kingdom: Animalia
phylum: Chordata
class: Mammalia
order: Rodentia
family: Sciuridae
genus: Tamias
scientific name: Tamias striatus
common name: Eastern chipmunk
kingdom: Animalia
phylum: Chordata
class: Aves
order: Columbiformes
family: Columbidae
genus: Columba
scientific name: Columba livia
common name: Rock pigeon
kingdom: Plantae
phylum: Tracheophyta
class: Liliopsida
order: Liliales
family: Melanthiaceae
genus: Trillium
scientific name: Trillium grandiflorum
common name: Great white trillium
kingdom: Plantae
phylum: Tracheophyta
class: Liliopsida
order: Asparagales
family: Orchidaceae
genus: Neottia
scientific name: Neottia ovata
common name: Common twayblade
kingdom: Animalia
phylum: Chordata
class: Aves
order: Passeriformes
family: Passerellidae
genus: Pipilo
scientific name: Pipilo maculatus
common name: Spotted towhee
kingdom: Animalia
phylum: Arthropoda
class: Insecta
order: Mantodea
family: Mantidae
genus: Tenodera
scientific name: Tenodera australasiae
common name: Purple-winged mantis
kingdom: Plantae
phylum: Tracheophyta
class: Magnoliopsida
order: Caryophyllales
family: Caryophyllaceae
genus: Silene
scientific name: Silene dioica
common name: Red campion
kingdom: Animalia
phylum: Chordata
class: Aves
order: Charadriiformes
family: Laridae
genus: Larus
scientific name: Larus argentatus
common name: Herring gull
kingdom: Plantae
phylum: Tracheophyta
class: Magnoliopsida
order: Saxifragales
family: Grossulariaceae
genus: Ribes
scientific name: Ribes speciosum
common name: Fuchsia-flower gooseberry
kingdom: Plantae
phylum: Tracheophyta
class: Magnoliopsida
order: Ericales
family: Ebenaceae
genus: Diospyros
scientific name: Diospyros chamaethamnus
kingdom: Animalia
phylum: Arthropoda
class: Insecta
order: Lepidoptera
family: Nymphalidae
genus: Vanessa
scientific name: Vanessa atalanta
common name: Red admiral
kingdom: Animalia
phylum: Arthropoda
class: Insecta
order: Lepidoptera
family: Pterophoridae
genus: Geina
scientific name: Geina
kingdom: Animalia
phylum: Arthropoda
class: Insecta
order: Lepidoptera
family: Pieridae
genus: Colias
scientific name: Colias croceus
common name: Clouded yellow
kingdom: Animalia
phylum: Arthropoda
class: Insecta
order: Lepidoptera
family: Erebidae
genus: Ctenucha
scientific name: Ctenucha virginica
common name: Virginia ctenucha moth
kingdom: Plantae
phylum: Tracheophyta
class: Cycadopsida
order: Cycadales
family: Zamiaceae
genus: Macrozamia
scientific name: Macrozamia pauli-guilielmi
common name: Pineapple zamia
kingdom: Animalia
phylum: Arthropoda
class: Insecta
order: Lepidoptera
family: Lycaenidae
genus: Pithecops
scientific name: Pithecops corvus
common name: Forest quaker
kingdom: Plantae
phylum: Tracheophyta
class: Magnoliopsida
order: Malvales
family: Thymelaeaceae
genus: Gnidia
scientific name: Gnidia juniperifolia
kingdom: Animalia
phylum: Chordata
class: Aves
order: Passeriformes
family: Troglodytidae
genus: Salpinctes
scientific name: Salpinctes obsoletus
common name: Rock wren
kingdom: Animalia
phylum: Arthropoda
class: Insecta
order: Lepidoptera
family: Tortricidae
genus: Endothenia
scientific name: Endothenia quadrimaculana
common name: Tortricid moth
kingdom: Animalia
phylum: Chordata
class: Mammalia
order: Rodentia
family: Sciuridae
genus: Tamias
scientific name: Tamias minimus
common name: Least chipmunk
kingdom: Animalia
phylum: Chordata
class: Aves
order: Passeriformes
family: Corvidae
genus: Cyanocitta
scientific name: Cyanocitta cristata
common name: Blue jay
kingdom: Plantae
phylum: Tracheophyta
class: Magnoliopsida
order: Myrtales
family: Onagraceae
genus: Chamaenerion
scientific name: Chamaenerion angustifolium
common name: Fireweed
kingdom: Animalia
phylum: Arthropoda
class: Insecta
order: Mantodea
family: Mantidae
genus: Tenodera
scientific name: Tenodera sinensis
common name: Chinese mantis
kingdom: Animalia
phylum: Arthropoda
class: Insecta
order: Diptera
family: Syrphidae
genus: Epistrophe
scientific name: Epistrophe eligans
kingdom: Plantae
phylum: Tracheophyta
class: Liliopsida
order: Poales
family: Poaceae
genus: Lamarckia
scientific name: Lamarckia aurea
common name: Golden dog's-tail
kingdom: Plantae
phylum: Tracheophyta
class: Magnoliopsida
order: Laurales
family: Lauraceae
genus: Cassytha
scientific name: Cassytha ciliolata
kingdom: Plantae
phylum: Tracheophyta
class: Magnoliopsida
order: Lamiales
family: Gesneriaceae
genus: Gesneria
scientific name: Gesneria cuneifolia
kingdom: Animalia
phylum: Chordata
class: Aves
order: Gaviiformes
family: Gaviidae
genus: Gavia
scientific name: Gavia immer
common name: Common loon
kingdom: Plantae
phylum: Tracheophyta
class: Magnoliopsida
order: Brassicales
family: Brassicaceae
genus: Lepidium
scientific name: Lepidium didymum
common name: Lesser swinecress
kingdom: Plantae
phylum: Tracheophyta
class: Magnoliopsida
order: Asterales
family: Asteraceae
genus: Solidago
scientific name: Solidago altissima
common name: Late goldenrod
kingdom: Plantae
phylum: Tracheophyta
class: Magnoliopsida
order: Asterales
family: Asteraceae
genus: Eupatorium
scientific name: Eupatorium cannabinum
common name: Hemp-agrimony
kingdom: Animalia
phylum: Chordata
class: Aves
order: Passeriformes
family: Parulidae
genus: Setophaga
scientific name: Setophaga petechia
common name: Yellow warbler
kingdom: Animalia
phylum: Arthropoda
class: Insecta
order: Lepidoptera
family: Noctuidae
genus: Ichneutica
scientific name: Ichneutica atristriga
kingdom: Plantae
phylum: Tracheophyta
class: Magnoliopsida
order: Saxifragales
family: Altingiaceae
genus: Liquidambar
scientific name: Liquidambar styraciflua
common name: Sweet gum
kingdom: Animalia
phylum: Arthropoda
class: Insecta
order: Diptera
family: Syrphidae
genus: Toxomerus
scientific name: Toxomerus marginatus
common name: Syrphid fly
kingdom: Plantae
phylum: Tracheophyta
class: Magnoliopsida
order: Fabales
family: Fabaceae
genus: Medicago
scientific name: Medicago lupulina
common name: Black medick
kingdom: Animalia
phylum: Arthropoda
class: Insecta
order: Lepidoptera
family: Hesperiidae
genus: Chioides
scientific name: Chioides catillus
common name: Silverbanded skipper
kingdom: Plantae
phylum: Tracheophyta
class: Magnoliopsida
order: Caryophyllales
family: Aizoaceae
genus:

________________

* Directions *
Arrange every line of the material above as a numbered list, leaving out any blank lines.

* Final answer *
1. kingdom: Animalia
2. phylum: Chordata
3. class: Mammalia
4. order: Rodentia
5. family: Sciuridae
6. genus: Tamias
7. scientific name: Tamias striatus
8. common name: Eastern chipmunk
9. kingdom: Animalia
10. phylum: Chordata
11. class: Aves
12. order: Columbiformes
13. family: Columbidae
14. genus: Columba
15. scientific name: Columba livia
16. common name: Rock pigeon
17. kingdom: Plantae
18. phylum: Tracheophyta
19. class: Liliopsida
20. order: Liliales
21. family: Melanthiaceae
22. genus: Trillium
23. scientific name: Trillium grandiflorum
24. common name: Great white trillium
25. kingdom: Plantae
26. phylum: Tracheophyta
27. class: Liliopsida
28. order: Asparagales
29. family: Orchidaceae
30. genus: Neottia
31. scientific name: Neottia ovata
32. common name: Common twayblade
33. kingdom: Animalia
34. phylum: Chordata
35. class: Aves
36. order: Passeriformes
37. family: Passerellidae
38. genus: Pipilo
39. scientific name: Pipilo maculatus
40. common name: Spotted towhee
41. kingdom: Animalia
42. phylum: Arthropoda
43. class: Insecta
44. order: Mantodea
45. family: Mantidae
46. genus: Tenodera
47. scientific name: Tenodera australasiae
48. common name: Purple-winged mantis
49. kingdom: Plantae
50. phylum: Tracheophyta
51. class: Magnoliopsida
52. order: Caryophyllales
53. family: Caryophyllaceae
54. genus: Silene
55. scientific name: Silene dioica
56. common name: Red campion
57. kingdom: Animalia
58. phylum: Chordata
59. class: Aves
60. order: Charadriiformes
61. family: Laridae
62. genus: Larus
63. scientific name: Larus argentatus
64. common name: Herring gull
65. kingdom: Plantae
66. phylum: Tracheophyta
67. class: Magnoliopsida
68. order: Saxifragales
69. family: Grossulariaceae
70. genus: Ribes
71. scientific name: Ribes speciosum
72. common name: Fuchsia-flower gooseberry
73. kingdom: Plantae
74. phylum: Tracheophyta
75. class: Magnoliopsida
76. order: Ericales
77. family: Ebenaceae
78. genus: Diospyros
79. scientific name: Diospyros chamaethamnus
80. kingdom: Animalia
81. phylum: Arthropoda
82. class: Insecta
83. order: Lepidoptera
84. family: Nymphalidae
85. genus: Vanessa
86. scientific name: Vanessa atalanta
87. common name: Red admiral
88. kingdom: Animalia
89. phylum: Arthropoda
90. class: Insecta
91. order: Lepidoptera
92. family: Pterophoridae
93. genus: Geina
94. scientific name: Geina
95. kingdom: Animalia
96. phylum: Arthropoda
97. class: Insecta
98. order: Lepidoptera
99. family: Pieridae
100. genus: Colias
101. scientific name: Colias croceus
102. common name: Clouded yellow
103. kingdom: Animalia
104. phylum: Arthropoda
105. class: Insecta
106. order: Lepidoptera
107. family: Erebidae
108. genus: Ctenucha
109. scientific name: Ctenucha virginica
110. common name: Virginia ctenucha moth
111. kingdom: Plantae
112. phylum: Tracheophyta
113. class: Cycadopsida
114. order: Cycadales
115. family: Zamiaceae
116. genus: Macrozamia
117. scientific name: Macrozamia pauli-guilielmi
118. common name: Pineapple zamia
119. kingdom: Animalia
120. phylum: Arthropoda
121. class: Insecta
122. order: Lepidoptera
123. family: Lycaenidae
124. genus: Pithecops
125. scientific name: Pithecops corvus
126. common name: Forest quaker
127. kingdom: Plantae
128. phylum: Tracheophyta
129. class: Magnoliopsida
130. order: Malvales
131. family: Thymelaeaceae
132. genus: Gnidia
133. scientific name: Gnidia juniperifolia
134. kingdom: Animalia
135. phylum: Chordata
136. class: Aves
137. order: Passeriformes
138. family: Troglodytidae
139. genus: Salpinctes
140. scientific name: Salpinctes obsoletus
141. common name: Rock wren
142. kingdom: Animalia
143. phylum: Arthropoda
144. class: Insecta
145. order: Lepidoptera
146. family: Tortricidae
147. genus: Endothenia
148. scientific name: Endothenia quadrimaculana
149. common name: Tortricid moth
150. kingdom: Animalia
151. phylum: Chordata
152. class: Mammalia
153. order: Rodentia
154. family: Sciuridae
155. genus: Tamias
156. scientific name: Tamias minimus
157. common name: Least chipmunk
158. kingdom: Animalia
159. phylum: Chordata
160. class: Aves
161. order: Passeriformes
162. family: Corvidae
163. genus: Cyanocitta
164. scientific name: Cyanocitta cristata
165. common name: Blue jay
166. kingdom: Plantae
167. phylum: Tracheophyta
168. class: Magnoliopsida
169. order: Myrtales
170. family: Onagraceae
171. genus: Chamaenerion
172. scientific name: Chamaenerion angustifolium
173. common name: Fireweed
174. kingdom: Animalia
175. phylum: Arthropoda
176. class: Insecta
177. order: Mantodea
178. family: Mantidae
179. genus: Tenodera
180. scientific name: Tenodera sinensis
181. common name: Chinese mantis
182. kingdom: Animalia
183. phylum: Arthropoda
184. class: Insecta
185. order: Diptera
186. family: Syrphidae
187. genus: Epistrophe
188. scientific name: Epistrophe eligans
189. kingdom: Plantae
190. phylum: Tracheophyta
191. class: Liliopsida
192. order: Poales
193. family: Poaceae
194. genus: Lamarckia
195. scientific name: Lamarckia aurea
196. common name: Golden dog's-tail
197. kingdom: Plantae
198. phylum: Tracheophyta
199. class: Magnoliopsida
200. order: Laurales
201. family: Lauraceae
202. genus: Cassytha
203. scientific name: Cassytha ciliolata
204. kingdom: Plantae
205. phylum: Tracheophyta
206. class: Magnoliopsida
207. order: Lamiales
208. family: Gesneriaceae
209. genus: Gesneria
210. scientific name: Gesneria cuneifolia
211. kingdom: Animalia
212. phylum: Chordata
213. class: Aves
214. order: Gaviiformes
215. family: Gaviidae
216. genus: Gavia
217. scientific name: Gavia immer
218. common name: Common loon
219. kingdom: Plantae
220. phylum: Tracheophyta
221. class: Magnoliopsida
222. order: Brassicales
223. family: Brassicaceae
224. genus: Lepidium
225. scientific name: Lepidium didymum
226. common name: Lesser swinecress
227. kingdom: Plantae
228. phylum: Tracheophyta
229. class: Magnoliopsida
230. order: Asterales
231. family: Asteraceae
232. genus: Solidago
233. scientific name: Solidago altissima
234. common name: Late goldenrod
235. kingdom: Plantae
236. phylum: Tracheophyta
237. class: Magnoliopsida
238. order: Asterales
239. family: Asteraceae
240. genus: Eupatorium
241. scientific name: Eupatorium cannabinum
242. common name: Hemp-agrimony
243. kingdom: Animalia
244. phylum: Chordata
245. class: Aves
246. order: Passeriformes
247. family: Parulidae
248. genus: Setophaga
249. scientific name: Setophaga petechia
250. common name: Yellow warbler
251. kingdom: Animalia
252. phylum: Arthropoda
253. class: Insecta
254. order: Lepidoptera
255. family: Noctuidae
256. genus: Ichneutica
257. scientific name: Ichneutica atristriga
258. kingdom: Plantae
259. phylum: Tracheophyta
260. class: Magnoliopsida
261. order: Saxifragales
262. family: Altingiaceae
263. genus: Liquidambar
264. scientific name: Liquidambar styraciflua
265. common name: Sweet gum
266. kingdom: Animalia
267. phylum: Arthropoda
268. class: Insecta
269. order: Diptera
270. family: Syrphidae
271. genus: Toxomerus
272. scientific name: Toxomerus marginatus
273. common name: Syrphid fly
274. kingdom: Plantae
275. phylum: Tracheophyta
276. class: Magnoliopsida
277. order: Fabales
278. family: Fabaceae
279. genus: Medicago
280. scientific name: Medicago lupulina
281. common name: Black medick
282. kingdom: Animalia
283. phylum: Arthropoda
284. class: Insecta
285. order: Lepidoptera
286. family: Hesperiidae
287. genus: Chioides
288. scientific name: Chioides catillus
289. common name: Silverbanded skipper
290. kingdom: Plantae
291. phylum: Tracheophyta
292. class: Magnoliopsida
293. order: Caryophyllales
294. family: Aizoaceae
295. genus:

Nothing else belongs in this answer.